§ What to do
Keep to one stretch of the data below, the lines from the one with "right shoulder: (69, 53)" up to and including the one with "right knee: (85, 78)", and return that stretch exactly.

# # # #

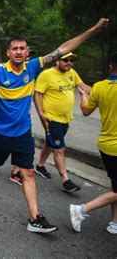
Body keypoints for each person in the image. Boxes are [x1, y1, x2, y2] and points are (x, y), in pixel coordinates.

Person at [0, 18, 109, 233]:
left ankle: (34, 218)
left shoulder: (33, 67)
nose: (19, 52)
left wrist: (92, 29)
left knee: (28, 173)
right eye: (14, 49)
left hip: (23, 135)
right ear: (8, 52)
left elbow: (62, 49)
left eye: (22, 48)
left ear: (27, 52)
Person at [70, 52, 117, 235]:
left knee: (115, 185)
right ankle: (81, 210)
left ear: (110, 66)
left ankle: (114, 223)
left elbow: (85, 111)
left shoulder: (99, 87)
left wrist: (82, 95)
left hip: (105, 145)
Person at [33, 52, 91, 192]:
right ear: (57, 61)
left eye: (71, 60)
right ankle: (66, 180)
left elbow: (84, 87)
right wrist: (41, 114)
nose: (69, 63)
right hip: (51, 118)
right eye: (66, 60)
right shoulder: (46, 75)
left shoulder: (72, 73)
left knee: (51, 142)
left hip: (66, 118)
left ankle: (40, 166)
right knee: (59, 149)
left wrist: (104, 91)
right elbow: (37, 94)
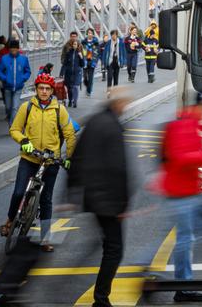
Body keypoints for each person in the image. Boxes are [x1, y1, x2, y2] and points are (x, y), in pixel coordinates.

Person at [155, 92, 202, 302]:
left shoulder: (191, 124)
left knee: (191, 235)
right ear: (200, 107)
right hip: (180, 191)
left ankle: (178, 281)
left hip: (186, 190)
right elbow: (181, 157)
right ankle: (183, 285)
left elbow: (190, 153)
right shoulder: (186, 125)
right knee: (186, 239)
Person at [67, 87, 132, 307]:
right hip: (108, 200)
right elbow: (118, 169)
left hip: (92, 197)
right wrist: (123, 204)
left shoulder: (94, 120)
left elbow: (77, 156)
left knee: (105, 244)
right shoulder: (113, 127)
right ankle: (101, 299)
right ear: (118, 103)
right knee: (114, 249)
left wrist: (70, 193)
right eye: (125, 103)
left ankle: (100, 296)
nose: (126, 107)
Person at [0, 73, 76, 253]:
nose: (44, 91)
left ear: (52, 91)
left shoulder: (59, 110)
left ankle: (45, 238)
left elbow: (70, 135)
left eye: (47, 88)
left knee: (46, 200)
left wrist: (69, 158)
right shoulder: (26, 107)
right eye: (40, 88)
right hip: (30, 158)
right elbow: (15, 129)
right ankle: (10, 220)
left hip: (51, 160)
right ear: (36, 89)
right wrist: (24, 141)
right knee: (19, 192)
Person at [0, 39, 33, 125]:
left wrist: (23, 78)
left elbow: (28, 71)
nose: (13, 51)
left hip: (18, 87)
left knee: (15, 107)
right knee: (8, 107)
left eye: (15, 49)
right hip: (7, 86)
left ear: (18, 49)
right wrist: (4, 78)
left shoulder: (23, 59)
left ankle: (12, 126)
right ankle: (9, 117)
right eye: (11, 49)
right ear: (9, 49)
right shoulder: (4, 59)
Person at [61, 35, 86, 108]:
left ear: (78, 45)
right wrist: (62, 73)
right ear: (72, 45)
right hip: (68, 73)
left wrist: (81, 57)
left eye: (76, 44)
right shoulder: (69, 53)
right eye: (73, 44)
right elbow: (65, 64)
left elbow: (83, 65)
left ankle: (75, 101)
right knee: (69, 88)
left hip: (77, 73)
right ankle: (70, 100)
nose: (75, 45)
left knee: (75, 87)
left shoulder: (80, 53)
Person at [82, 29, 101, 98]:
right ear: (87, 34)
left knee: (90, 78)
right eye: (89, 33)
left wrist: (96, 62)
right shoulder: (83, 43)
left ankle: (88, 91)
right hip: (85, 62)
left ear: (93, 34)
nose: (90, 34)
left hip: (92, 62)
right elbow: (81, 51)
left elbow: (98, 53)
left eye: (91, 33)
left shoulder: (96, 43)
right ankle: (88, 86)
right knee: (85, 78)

# # # #

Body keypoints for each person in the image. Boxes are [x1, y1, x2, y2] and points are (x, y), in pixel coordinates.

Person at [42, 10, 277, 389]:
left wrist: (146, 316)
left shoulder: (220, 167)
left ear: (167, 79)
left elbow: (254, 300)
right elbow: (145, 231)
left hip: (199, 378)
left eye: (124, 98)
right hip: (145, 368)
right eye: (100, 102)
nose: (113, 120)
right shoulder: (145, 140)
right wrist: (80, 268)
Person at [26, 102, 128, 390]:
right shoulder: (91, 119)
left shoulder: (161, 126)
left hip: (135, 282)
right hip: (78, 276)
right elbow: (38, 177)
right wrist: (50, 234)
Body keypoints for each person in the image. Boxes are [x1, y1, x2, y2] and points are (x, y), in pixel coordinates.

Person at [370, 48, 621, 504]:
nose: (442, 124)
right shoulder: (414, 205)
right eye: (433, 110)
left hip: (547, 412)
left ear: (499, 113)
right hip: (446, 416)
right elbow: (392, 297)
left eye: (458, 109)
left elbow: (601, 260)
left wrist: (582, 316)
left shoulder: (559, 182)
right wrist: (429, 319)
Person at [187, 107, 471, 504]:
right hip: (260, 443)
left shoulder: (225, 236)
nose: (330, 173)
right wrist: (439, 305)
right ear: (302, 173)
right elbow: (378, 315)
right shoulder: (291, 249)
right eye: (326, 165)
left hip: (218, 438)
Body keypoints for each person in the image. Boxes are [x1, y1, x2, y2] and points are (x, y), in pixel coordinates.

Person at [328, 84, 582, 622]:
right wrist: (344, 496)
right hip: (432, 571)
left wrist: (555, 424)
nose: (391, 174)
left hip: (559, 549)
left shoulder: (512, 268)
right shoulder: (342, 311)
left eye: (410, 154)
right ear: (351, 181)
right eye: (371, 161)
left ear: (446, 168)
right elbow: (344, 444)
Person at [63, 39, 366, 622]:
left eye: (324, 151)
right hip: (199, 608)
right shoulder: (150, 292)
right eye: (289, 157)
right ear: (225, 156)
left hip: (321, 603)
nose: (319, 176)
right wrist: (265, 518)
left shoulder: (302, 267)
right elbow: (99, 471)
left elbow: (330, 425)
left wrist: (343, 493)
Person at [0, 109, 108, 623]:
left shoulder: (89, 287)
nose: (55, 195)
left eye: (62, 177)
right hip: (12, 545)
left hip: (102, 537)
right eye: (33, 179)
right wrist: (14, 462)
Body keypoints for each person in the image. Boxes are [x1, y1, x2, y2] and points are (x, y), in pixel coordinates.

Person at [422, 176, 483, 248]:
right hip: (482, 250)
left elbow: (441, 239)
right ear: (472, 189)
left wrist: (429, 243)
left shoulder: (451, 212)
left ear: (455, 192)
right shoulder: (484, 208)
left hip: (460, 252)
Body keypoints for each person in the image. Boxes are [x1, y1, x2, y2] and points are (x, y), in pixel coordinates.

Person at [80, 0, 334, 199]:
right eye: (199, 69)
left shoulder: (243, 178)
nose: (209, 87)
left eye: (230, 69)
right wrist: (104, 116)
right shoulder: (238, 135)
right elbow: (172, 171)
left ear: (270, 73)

# # # #

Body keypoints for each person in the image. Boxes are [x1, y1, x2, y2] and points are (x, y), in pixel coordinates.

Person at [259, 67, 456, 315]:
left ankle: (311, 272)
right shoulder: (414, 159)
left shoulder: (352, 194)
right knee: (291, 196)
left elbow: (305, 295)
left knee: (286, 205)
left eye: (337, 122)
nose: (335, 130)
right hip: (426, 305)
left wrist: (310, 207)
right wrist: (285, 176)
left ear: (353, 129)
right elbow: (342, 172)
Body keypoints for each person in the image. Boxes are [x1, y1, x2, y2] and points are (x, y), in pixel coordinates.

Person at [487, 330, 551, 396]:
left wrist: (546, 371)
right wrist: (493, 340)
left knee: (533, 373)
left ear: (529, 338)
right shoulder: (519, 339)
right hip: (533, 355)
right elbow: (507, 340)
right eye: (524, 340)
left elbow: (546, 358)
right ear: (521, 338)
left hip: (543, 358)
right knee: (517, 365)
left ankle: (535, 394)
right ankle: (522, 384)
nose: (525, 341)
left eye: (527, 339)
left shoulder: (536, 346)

# # # #

§ Solution to this task
right shoulder: (69, 53)
right eye: (73, 44)
right elbow: (65, 64)
left elbow: (83, 65)
left ankle: (75, 101)
right knee: (69, 88)
left hip: (77, 73)
right ankle: (70, 100)
nose: (75, 45)
left knee: (75, 87)
left shoulder: (80, 53)
Person at [82, 29, 101, 98]:
right ear: (87, 34)
left knee: (90, 78)
right eye: (89, 33)
left wrist: (96, 62)
right shoulder: (83, 43)
left ankle: (88, 91)
right hip: (85, 62)
left ear: (93, 34)
nose: (90, 34)
left hip: (92, 62)
right elbow: (81, 51)
left elbow: (98, 53)
left eye: (91, 33)
left shoulder: (96, 43)
right ankle: (88, 86)
right knee: (85, 78)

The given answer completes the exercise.